**TASK GOAL**
Please repeat the records below exactly, from the first line through the line containing "vii. Assess student", and nothing more.

**Collected data entries**

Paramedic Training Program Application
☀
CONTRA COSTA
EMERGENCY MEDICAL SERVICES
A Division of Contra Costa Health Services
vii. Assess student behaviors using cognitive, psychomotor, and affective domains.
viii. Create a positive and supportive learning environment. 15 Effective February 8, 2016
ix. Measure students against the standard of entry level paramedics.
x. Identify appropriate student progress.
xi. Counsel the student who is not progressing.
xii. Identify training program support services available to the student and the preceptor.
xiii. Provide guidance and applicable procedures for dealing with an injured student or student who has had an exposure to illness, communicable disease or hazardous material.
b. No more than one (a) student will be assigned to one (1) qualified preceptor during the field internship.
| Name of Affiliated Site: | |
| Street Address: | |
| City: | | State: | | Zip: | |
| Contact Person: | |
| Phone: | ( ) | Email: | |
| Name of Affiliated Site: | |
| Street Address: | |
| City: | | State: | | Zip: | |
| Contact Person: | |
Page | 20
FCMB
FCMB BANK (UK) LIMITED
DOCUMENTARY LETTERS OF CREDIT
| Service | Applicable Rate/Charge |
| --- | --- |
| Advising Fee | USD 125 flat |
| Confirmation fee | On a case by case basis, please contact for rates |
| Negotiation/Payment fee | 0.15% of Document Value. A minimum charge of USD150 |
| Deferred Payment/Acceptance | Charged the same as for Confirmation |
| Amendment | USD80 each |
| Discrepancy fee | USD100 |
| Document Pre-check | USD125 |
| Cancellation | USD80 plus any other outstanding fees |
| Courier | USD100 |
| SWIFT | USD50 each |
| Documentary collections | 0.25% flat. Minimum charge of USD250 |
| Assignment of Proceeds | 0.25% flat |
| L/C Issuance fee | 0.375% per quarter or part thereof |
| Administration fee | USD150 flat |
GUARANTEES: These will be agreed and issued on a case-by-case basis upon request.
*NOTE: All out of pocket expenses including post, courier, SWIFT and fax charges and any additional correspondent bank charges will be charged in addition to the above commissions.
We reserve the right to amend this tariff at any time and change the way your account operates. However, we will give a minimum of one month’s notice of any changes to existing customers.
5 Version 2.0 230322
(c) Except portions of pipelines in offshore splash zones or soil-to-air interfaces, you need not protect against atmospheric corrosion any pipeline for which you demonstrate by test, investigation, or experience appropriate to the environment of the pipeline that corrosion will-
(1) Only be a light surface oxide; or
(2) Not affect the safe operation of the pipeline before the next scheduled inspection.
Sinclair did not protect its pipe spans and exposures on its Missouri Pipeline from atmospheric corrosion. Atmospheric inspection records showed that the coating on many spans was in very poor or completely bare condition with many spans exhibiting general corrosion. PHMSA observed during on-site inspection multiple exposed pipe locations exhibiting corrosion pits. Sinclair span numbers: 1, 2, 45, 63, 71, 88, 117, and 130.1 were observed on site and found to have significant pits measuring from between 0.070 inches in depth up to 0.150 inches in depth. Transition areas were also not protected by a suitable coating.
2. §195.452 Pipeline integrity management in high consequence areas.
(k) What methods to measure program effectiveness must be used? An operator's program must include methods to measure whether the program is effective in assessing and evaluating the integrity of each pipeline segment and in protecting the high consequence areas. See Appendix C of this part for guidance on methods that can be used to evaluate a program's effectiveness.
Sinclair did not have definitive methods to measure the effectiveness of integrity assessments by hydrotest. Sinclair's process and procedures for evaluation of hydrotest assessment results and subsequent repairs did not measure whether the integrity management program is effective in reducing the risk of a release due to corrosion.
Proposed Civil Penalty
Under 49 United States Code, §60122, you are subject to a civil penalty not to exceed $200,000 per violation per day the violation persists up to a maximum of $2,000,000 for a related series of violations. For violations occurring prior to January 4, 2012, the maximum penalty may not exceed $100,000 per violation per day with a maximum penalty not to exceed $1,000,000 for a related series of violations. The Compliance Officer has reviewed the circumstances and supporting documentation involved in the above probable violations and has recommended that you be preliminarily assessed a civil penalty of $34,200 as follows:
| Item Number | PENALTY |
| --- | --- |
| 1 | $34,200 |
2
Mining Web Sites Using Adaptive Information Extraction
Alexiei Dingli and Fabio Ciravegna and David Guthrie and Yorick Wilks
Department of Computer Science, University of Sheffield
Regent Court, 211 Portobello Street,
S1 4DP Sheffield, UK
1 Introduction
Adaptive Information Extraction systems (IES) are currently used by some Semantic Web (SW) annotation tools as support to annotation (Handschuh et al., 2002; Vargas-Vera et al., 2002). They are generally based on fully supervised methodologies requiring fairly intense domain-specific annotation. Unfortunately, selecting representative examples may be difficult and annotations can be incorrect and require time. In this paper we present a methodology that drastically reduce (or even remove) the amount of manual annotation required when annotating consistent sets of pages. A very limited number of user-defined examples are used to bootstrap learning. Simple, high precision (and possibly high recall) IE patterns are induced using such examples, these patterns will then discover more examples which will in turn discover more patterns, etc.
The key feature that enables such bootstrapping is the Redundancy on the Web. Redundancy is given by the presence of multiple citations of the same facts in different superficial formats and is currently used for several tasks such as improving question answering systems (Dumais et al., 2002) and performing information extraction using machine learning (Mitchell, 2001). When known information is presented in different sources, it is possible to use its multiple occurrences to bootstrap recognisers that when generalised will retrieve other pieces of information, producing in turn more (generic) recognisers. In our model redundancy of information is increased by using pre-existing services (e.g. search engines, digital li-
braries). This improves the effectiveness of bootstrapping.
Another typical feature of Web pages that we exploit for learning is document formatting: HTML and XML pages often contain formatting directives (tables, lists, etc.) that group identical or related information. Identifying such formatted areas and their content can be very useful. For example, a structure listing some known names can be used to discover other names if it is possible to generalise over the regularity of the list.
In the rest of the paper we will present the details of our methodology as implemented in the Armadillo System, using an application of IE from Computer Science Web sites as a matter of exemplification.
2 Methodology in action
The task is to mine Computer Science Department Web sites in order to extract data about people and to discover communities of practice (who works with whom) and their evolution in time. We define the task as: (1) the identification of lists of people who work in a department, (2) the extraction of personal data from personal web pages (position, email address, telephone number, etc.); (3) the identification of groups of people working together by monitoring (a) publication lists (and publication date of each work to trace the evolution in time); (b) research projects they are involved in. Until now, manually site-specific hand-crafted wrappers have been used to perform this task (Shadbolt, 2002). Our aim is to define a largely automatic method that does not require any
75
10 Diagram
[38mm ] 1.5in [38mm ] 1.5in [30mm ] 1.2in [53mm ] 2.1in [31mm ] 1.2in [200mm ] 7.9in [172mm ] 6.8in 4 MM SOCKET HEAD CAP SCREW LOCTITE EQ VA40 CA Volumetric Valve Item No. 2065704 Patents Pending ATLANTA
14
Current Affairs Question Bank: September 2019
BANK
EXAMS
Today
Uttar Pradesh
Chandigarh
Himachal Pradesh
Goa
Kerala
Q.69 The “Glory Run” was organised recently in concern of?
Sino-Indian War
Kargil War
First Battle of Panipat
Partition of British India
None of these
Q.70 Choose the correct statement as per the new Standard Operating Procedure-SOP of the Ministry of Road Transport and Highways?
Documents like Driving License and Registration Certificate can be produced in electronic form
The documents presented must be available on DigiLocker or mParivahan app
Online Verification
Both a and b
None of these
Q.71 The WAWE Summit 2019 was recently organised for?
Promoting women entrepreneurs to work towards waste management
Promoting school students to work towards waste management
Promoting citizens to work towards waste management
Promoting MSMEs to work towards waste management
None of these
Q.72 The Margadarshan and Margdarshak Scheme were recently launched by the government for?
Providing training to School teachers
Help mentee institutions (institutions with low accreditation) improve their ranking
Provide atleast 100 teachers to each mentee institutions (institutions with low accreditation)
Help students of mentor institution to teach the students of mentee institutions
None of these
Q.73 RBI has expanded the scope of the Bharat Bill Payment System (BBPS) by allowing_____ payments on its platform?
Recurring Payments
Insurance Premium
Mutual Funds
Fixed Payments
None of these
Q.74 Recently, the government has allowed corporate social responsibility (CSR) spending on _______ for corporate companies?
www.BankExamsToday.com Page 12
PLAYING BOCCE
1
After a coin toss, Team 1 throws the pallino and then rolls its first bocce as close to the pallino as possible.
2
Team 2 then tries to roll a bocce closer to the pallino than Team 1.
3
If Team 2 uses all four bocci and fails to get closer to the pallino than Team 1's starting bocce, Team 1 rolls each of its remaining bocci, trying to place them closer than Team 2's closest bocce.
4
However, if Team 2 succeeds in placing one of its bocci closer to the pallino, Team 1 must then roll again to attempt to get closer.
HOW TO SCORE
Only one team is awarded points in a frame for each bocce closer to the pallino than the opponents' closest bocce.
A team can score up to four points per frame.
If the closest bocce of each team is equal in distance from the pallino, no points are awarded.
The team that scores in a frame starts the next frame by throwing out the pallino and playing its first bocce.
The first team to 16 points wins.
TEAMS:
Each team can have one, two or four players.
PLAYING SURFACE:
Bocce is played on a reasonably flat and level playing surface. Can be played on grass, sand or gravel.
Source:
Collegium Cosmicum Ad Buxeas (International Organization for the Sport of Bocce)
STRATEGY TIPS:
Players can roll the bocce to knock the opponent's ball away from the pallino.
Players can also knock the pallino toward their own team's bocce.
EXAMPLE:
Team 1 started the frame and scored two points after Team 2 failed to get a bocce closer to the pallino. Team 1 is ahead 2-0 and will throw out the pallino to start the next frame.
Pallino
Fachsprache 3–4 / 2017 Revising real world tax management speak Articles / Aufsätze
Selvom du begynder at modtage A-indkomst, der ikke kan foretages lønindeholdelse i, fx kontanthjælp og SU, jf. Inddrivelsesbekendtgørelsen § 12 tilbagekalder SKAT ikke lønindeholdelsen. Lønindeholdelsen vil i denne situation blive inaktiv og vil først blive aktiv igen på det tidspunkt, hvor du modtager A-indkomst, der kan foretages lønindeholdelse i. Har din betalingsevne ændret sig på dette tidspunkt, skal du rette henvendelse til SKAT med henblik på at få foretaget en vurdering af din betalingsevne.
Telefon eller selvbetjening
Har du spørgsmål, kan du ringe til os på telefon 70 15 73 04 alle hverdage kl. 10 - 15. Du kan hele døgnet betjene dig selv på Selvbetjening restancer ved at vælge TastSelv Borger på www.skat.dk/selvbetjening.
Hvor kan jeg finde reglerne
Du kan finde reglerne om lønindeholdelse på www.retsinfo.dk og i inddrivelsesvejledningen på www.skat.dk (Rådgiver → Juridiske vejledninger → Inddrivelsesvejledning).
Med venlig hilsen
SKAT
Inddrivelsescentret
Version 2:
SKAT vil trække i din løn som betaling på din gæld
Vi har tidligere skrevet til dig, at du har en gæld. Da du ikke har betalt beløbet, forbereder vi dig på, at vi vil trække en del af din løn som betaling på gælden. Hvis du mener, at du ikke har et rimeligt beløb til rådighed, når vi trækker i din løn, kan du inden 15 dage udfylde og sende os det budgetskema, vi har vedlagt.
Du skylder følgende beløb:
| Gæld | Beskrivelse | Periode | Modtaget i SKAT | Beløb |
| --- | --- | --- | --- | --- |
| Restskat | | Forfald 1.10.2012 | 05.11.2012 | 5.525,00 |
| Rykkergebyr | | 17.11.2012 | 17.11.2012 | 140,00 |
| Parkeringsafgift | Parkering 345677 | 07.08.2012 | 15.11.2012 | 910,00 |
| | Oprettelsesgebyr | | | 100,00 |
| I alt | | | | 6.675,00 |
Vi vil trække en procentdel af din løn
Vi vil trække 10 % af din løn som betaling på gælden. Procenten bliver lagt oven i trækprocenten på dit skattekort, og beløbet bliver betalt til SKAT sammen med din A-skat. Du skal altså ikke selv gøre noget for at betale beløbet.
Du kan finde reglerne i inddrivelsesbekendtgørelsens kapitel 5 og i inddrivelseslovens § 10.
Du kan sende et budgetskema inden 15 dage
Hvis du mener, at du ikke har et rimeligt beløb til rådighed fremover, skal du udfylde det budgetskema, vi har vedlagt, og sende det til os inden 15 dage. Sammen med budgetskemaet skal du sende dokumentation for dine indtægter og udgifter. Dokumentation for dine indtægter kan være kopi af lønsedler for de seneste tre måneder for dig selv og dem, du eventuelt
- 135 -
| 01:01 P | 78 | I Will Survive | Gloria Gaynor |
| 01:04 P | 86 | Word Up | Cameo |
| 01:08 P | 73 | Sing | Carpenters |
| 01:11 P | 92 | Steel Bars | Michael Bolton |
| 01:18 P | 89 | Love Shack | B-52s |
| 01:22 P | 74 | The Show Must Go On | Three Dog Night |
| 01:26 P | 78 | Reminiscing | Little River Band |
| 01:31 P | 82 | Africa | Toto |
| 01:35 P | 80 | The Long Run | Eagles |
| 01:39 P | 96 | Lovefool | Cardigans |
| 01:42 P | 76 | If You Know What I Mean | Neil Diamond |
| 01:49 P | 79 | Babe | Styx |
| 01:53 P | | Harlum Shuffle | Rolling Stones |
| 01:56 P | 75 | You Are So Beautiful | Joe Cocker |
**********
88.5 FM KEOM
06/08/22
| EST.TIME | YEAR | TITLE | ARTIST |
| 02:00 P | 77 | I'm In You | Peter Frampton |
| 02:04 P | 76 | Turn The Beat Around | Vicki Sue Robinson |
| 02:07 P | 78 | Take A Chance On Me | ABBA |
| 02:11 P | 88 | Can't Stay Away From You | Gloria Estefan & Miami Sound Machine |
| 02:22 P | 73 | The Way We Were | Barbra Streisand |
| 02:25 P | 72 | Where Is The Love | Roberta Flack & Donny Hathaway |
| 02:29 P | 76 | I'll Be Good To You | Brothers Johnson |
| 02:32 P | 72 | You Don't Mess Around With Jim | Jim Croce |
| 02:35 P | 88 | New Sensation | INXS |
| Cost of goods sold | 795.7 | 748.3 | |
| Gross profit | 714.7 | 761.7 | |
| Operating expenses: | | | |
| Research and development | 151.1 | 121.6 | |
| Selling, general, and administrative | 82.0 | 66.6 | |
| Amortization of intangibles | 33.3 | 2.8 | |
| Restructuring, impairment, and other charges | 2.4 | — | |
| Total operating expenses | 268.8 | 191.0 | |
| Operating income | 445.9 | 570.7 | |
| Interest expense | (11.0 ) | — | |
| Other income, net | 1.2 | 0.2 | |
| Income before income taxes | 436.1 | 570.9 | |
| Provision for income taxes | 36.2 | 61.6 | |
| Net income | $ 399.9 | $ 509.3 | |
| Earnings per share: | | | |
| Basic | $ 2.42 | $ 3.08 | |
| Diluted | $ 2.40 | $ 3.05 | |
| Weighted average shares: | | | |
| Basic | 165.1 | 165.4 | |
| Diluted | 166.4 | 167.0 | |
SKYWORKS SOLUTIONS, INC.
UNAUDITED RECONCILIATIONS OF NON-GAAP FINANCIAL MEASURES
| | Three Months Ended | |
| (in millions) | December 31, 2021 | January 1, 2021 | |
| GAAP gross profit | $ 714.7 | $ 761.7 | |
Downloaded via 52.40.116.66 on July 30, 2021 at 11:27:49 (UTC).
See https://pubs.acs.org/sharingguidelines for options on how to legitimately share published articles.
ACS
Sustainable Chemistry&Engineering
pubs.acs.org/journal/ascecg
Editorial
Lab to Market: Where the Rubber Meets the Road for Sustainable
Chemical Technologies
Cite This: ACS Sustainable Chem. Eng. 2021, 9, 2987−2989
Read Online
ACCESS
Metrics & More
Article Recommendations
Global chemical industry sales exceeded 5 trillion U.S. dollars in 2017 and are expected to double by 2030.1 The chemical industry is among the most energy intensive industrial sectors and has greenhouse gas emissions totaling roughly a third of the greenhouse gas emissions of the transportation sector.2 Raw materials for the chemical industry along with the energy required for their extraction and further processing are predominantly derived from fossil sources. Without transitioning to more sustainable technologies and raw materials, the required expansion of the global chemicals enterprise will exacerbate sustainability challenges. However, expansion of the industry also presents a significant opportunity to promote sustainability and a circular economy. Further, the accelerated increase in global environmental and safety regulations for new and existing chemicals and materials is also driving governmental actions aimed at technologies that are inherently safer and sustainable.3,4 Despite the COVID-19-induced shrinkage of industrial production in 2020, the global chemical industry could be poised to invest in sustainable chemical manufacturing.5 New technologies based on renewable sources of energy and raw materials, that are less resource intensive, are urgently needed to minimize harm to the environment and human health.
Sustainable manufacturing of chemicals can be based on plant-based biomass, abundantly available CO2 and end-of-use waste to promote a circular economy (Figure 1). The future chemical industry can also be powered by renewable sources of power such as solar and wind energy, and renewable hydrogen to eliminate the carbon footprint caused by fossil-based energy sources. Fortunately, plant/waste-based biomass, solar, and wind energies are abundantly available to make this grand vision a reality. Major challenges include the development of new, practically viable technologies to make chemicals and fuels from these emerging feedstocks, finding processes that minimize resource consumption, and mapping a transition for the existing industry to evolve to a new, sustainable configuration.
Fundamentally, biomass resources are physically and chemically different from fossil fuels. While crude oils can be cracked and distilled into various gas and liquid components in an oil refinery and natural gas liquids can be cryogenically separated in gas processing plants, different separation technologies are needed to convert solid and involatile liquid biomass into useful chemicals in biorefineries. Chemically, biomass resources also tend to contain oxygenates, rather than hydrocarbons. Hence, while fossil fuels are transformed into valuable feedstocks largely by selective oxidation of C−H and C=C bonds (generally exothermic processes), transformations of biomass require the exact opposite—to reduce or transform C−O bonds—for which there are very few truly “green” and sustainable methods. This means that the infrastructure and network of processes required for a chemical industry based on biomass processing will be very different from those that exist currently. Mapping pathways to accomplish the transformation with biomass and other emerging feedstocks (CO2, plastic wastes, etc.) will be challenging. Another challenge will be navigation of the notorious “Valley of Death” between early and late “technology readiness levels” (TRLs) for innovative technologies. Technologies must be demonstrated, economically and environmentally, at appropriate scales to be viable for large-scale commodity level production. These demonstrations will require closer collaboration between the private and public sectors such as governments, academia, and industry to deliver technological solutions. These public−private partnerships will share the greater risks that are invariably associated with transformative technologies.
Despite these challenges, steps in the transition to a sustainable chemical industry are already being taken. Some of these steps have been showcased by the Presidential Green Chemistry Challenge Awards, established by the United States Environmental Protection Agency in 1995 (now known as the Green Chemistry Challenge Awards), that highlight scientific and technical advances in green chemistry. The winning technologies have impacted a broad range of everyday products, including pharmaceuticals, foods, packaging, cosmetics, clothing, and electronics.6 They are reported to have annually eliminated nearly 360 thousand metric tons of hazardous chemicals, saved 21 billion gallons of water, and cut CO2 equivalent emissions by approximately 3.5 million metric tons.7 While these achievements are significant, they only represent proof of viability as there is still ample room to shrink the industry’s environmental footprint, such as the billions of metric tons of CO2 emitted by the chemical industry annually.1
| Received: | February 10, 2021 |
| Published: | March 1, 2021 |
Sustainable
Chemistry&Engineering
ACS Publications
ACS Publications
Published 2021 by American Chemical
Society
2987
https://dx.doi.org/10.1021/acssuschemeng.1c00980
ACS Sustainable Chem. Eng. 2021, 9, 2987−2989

**YOUR RESPONSE**
Paramedic Training Program Application
☀
CONTRA COSTA
EMERGENCY MEDICAL SERVICES
A Division of Contra Costa Health Services
vii. Assess student behaviors using cognitive, psychomotor, and affective domains.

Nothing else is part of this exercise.